▶ **DATA TO USE**:
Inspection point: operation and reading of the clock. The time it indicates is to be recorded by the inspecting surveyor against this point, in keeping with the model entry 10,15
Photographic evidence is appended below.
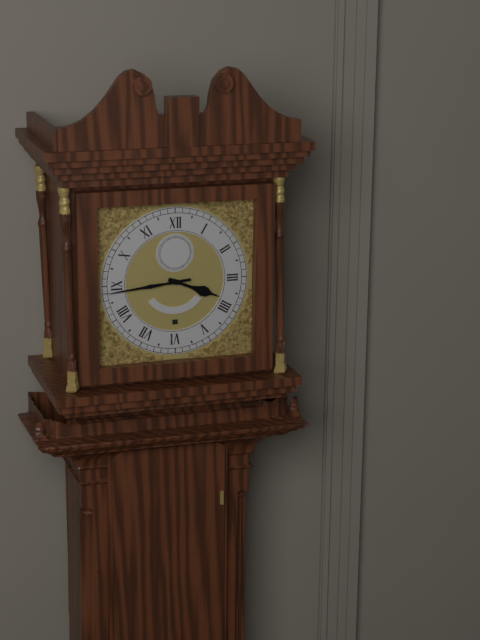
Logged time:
3,44
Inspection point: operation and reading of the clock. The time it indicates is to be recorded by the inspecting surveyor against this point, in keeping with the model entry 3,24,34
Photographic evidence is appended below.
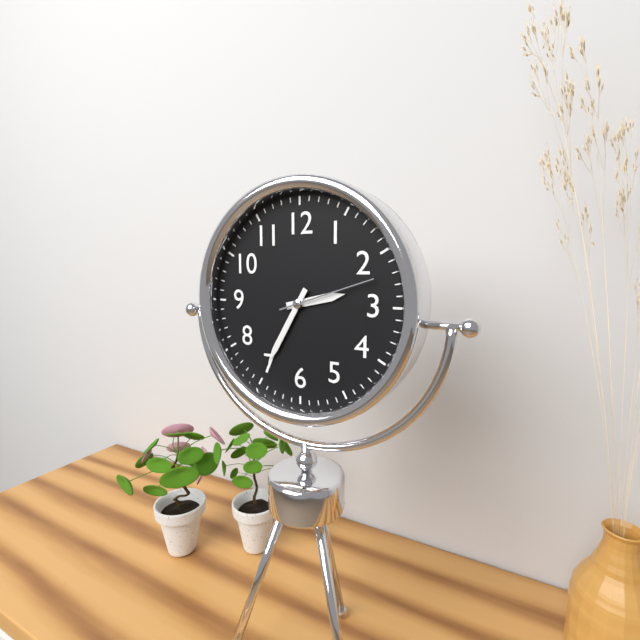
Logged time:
2,35,12
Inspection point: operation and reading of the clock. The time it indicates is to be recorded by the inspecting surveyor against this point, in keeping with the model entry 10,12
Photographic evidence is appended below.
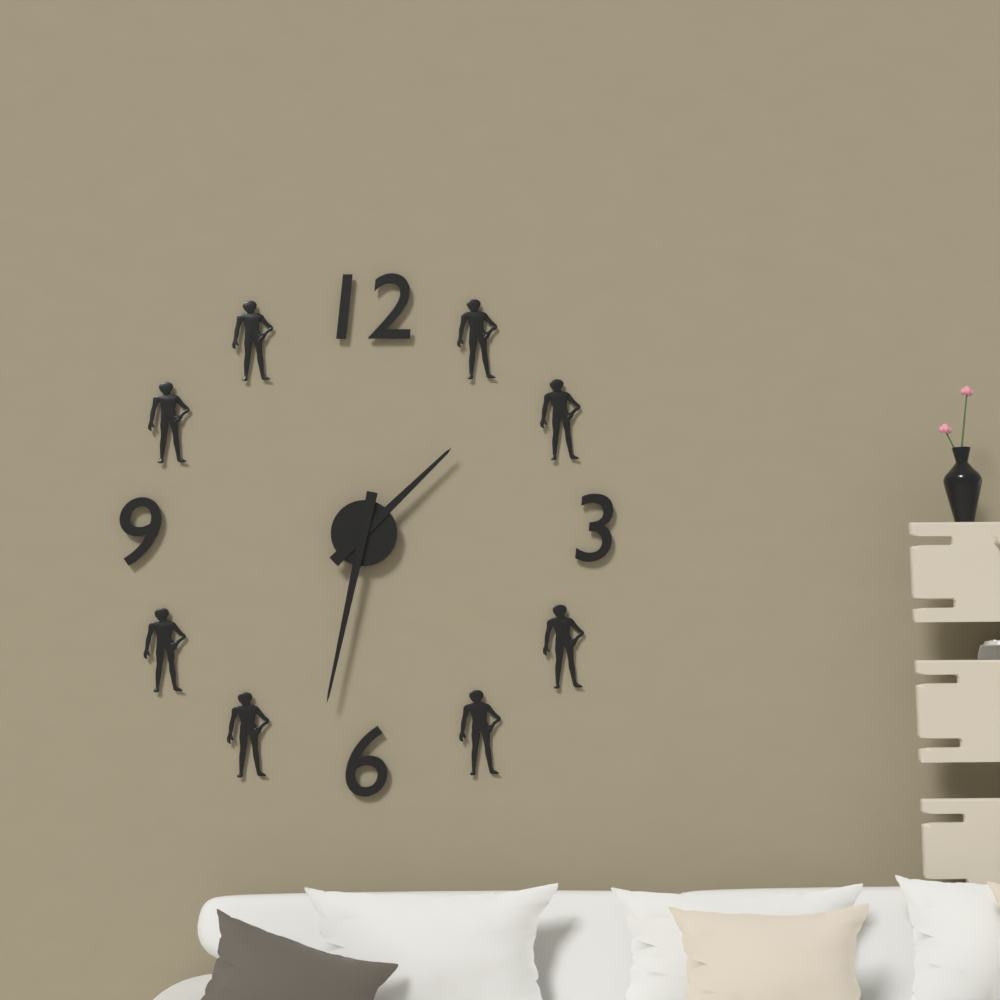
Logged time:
1,32
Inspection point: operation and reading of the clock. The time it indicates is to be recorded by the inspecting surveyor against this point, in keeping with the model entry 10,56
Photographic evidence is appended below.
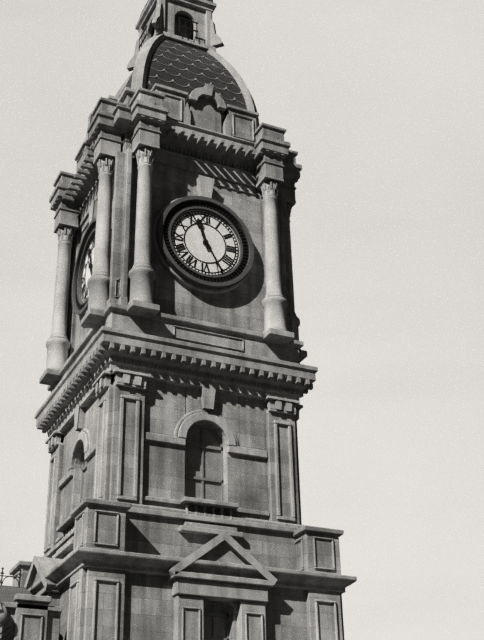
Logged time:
11,25
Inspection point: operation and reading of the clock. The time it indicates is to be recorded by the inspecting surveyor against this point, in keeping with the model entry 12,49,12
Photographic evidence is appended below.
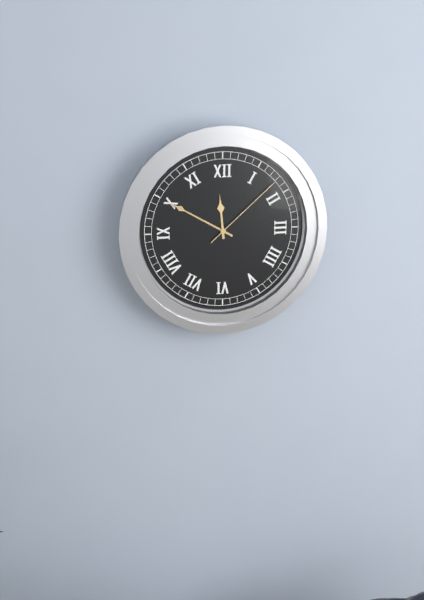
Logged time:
11,50,08
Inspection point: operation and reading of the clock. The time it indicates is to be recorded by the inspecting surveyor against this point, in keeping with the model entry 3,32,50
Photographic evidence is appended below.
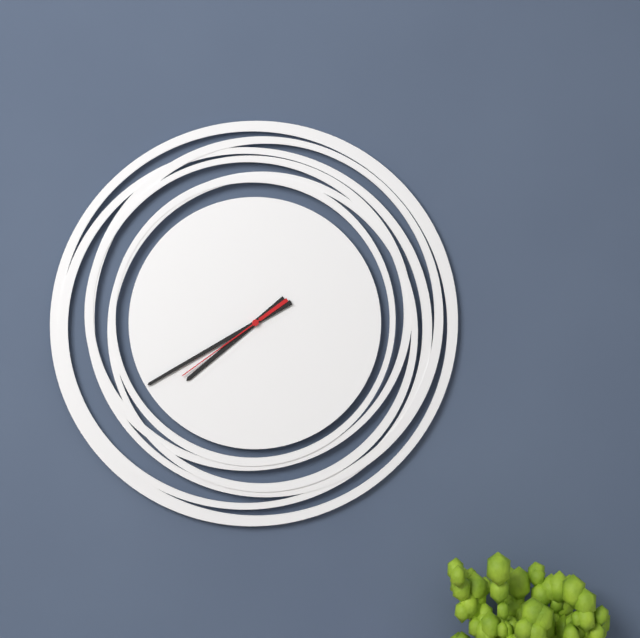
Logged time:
7,40,39
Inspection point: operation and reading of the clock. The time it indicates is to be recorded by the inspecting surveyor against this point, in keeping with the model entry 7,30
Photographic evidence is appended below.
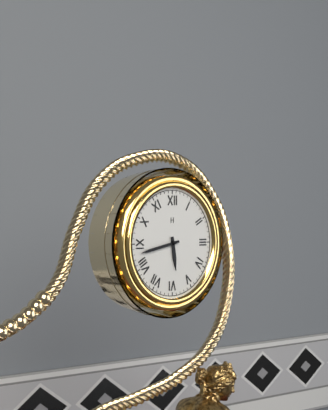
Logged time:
5,43
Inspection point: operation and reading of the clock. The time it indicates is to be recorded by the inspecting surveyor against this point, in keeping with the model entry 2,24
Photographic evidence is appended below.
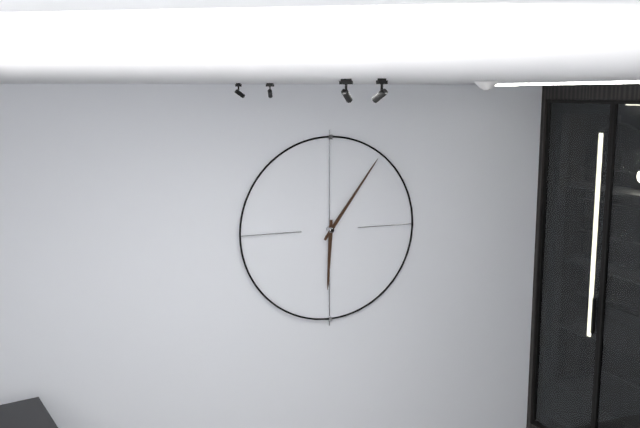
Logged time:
6,06
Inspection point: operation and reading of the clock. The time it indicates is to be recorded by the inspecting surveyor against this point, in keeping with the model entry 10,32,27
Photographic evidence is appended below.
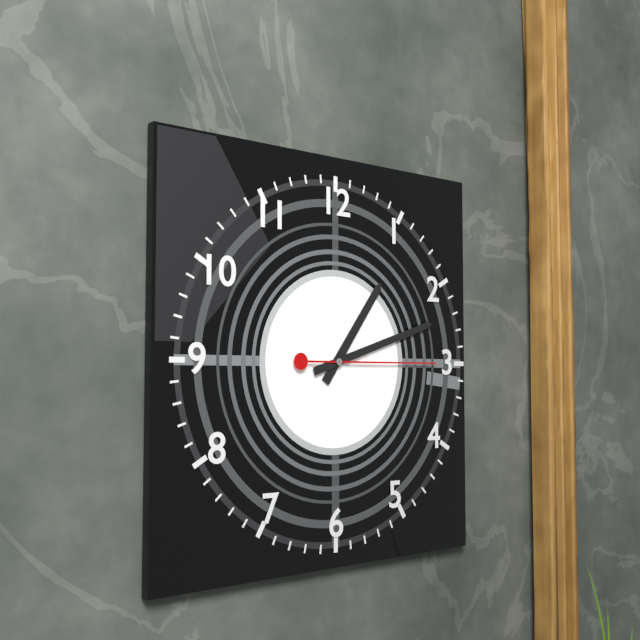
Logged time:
1,12,15
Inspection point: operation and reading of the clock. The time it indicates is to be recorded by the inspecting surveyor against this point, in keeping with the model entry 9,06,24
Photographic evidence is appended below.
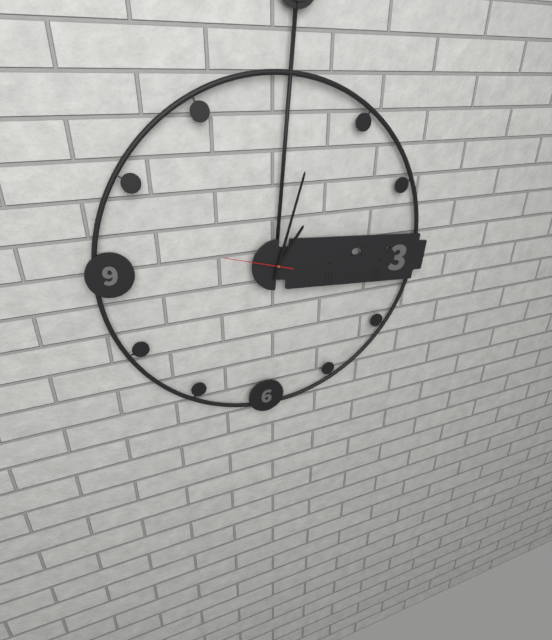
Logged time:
1,02,47
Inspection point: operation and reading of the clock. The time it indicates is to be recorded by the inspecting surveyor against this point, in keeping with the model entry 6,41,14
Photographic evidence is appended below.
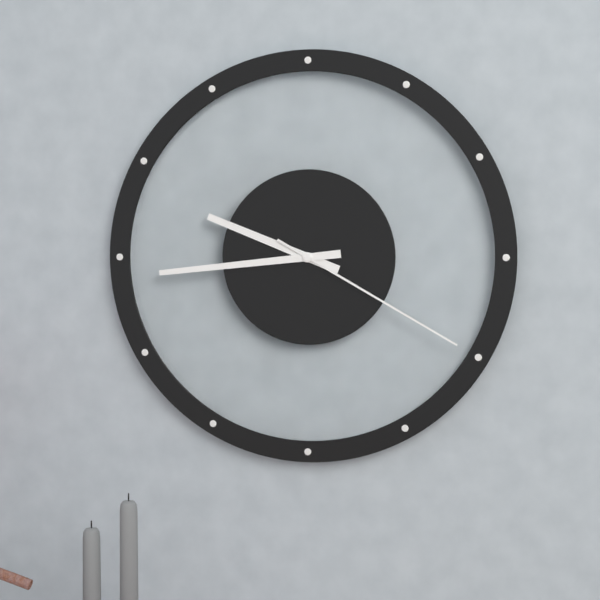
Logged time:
9,44,20
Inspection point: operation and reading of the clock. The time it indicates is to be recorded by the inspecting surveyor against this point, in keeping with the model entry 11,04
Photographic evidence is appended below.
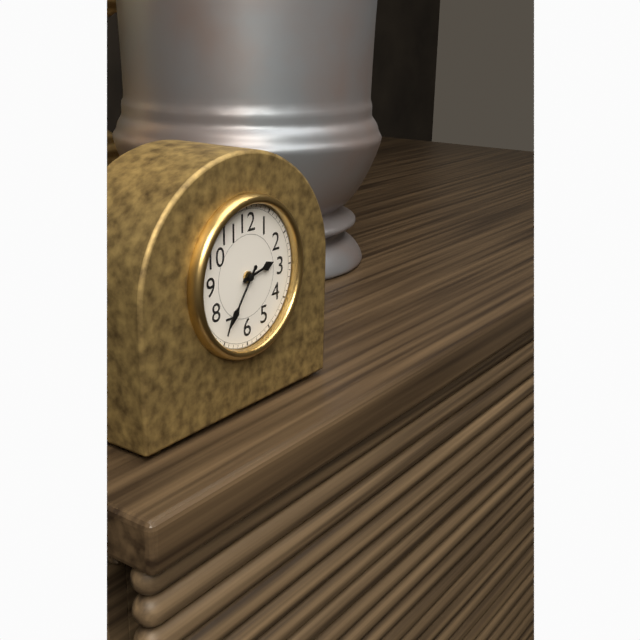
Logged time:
2,36
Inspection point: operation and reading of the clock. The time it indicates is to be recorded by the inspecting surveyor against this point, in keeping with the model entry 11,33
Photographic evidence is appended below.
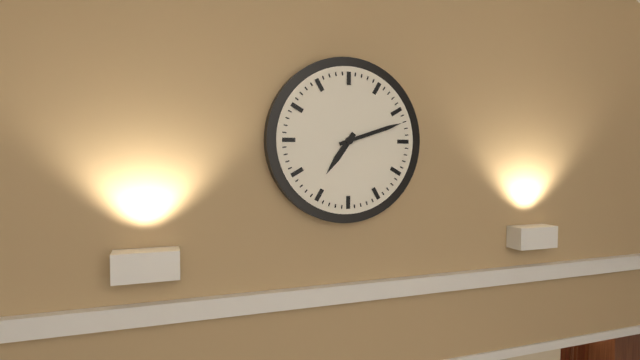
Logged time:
7,12
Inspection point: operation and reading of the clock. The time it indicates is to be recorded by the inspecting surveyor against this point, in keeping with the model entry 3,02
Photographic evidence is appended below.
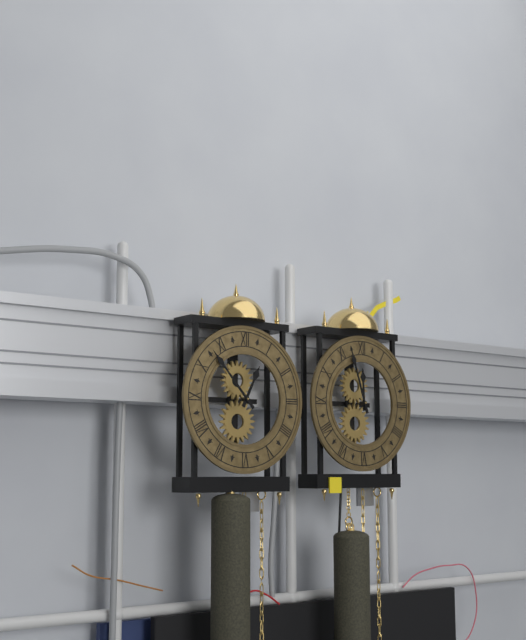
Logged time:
12,53
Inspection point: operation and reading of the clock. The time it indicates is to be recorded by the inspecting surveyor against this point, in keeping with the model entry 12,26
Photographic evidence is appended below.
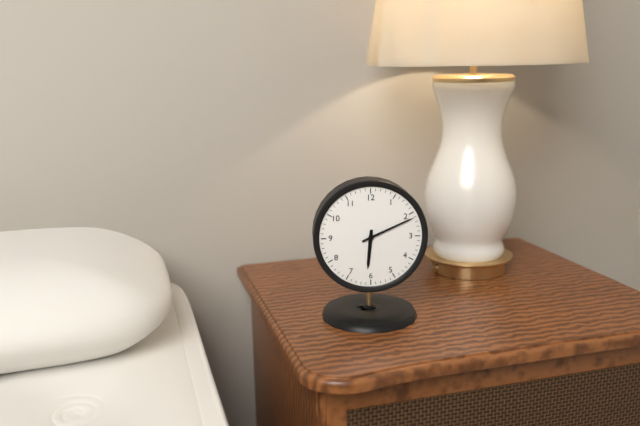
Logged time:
6,11
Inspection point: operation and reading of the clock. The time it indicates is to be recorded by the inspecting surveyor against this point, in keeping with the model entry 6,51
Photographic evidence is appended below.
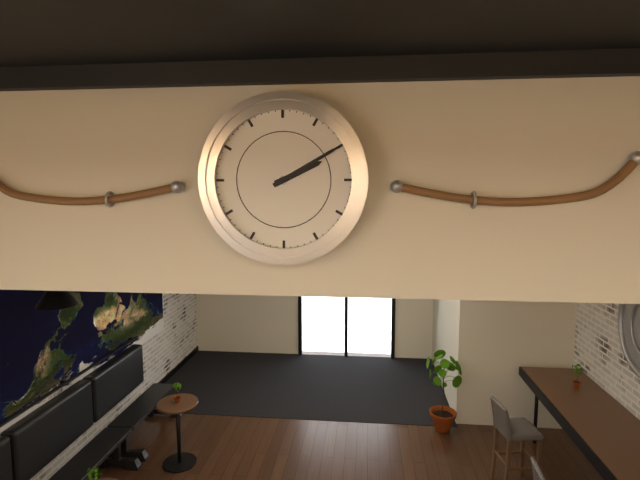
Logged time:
2,10
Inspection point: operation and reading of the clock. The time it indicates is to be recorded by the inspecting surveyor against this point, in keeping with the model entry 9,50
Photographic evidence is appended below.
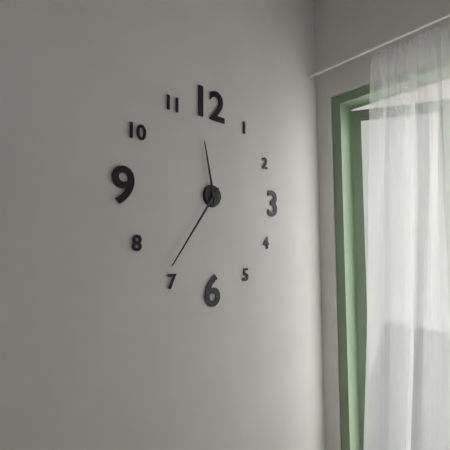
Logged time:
11,36
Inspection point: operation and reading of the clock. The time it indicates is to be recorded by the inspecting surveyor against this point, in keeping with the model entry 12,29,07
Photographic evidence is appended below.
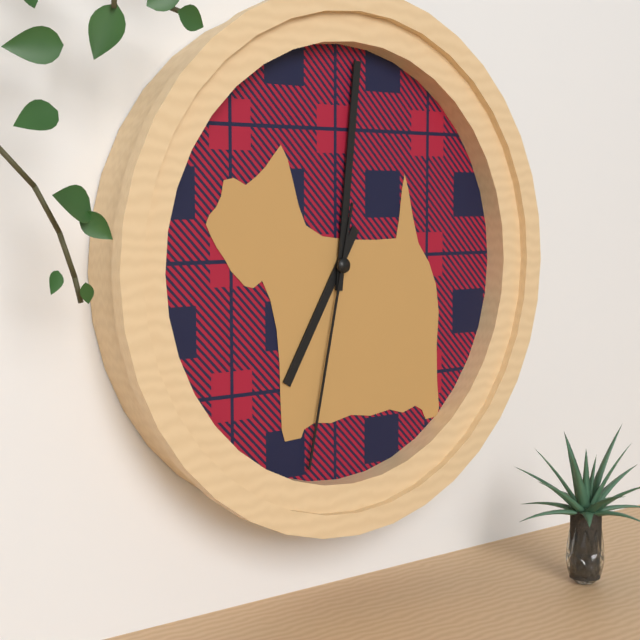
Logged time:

▶ **GOAL OF THE EXERCISE**:
Please print every one of the lines above again, word for word, with the pictures left out.

▶ **EXERCISE OUTPUT**:
Inspection point: operation and reading of the clock. The time it indicates is to be recorded by the inspecting surveyor against this point, in keeping with the model entry 10,15
Photographic evidence is appended below.
Logged time:
3,44
Inspection point: operation and reading of the clock. The time it indicates is to be recorded by the inspecting surveyor against this point, in keeping with the model entry 3,24,34
Photographic evidence is appended below.
Logged time:
2,35,12
Inspection point: operation and reading of the clock. The time it indicates is to be recorded by the inspecting surveyor against this point, in keeping with the model entry 10,12
Photographic evidence is appended below.
Logged time:
1,32
Inspection point: operation and reading of the clock. The time it indicates is to be recorded by the inspecting surveyor against this point, in keeping with the model entry 10,56
Photographic evidence is appended below.
Logged time:
11,25
Inspection point: operation and reading of the clock. The time it indicates is to be recorded by the inspecting surveyor against this point, in keeping with the model entry 12,49,12
Photographic evidence is appended below.
Logged time:
11,50,08
Inspection point: operation and reading of the clock. The time it indicates is to be recorded by the inspecting surveyor against this point, in keeping with the model entry 3,32,50
Photographic evidence is appended below.
Logged time:
7,40,39
Inspection point: operation and reading of the clock. The time it indicates is to be recorded by the inspecting surveyor against this point, in keeping with the model entry 7,30
Photographic evidence is appended below.
Logged time:
5,43
Inspection point: operation and reading of the clock. The time it indicates is to be recorded by the inspecting surveyor against this point, in keeping with the model entry 2,24
Photographic evidence is appended below.
Logged time:
6,06
Inspection point: operation and reading of the clock. The time it indicates is to be recorded by the inspecting surveyor against this point, in keeping with the model entry 10,32,27
Photographic evidence is appended below.
Logged time:
1,12,15
Inspection point: operation and reading of the clock. The time it indicates is to be recorded by the inspecting surveyor against this point, in keeping with the model entry 9,06,24
Photographic evidence is appended below.
Logged time:
1,02,47
Inspection point: operation and reading of the clock. The time it indicates is to be recorded by the inspecting surveyor against this point, in keeping with the model entry 6,41,14
Photographic evidence is appended below.
Logged time:
9,44,20
Inspection point: operation and reading of the clock. The time it indicates is to be recorded by the inspecting surveyor against this point, in keeping with the model entry 11,04
Photographic evidence is appended below.
Logged time:
2,36
Inspection point: operation and reading of the clock. The time it indicates is to be recorded by the inspecting surveyor against this point, in keeping with the model entry 11,33
Photographic evidence is appended below.
Logged time:
7,12
Inspection point: operation and reading of the clock. The time it indicates is to be recorded by the inspecting surveyor against this point, in keeping with the model entry 3,02
Photographic evidence is appended below.
Logged time:
12,53
Inspection point: operation and reading of the clock. The time it indicates is to be recorded by the inspecting surveyor against this point, in keeping with the model entry 12,26
Photographic evidence is appended below.
Logged time:
6,11
Inspection point: operation and reading of the clock. The time it indicates is to be recorded by the inspecting surveyor against this point, in keeping with the model entry 6,51
Photographic evidence is appended below.
Logged time:
2,10
Inspection point: operation and reading of the clock. The time it indicates is to be recorded by the inspecting surveyor against this point, in keeping with the model entry 9,50
Photographic evidence is appended below.
Logged time:
11,36
Inspection point: operation and reading of the clock. The time it indicates is to be recorded by the inspecting surveyor against this point, in keeping with the model entry 12,29,07
Photographic evidence is appended below.
Logged time:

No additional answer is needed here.